"This laurel, greener from the brow Of him that uttered nothing base." - On succeeding Wordsworth as Laureate
"My poems represent, on the whole, the main movement of mind of the last quarter of the century, and thus they will probably have their day as people become conscious to themselves of what that movement of mind is, and interested in the literary productions which reflect it. It might be fairly urged that I have less poetical sentiment than Tennyson, and less intellectual vigor and abundance than Browning; yet, because I have perhaps more of a fusion of the two than either of them, and have more regularly applied that fusion to the main line of modern development, I am likely enough to have my turn, as they have had theirs."

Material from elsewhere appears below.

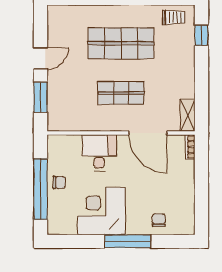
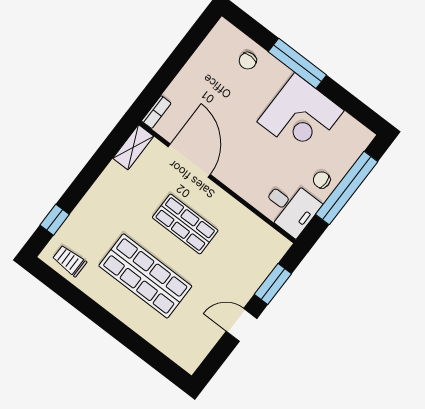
desk: (99, 153) -> (290, 207), moved, turned -90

- Matthew Arnold In a letter to his mother, 1869
 
"Had I the choice to tally greatest bards, To limn their portraits, stately, beautiful, and emulate at will, Homer with all his wars and warriors--Hector, Achilles, Ajax, Or Shakspere's woe-entangled Hamlet, Lear, Othello--Tennyson's fair ladies, Metre or wit the best, or choice conceit to wield in perfect rhyme, delight of singers; These, these, O sea, all these I'd gladly barter, Would you the undulation of one wave, its trick to me transfer, Or breathe one breath of yours upon my verse, And leave its odor there."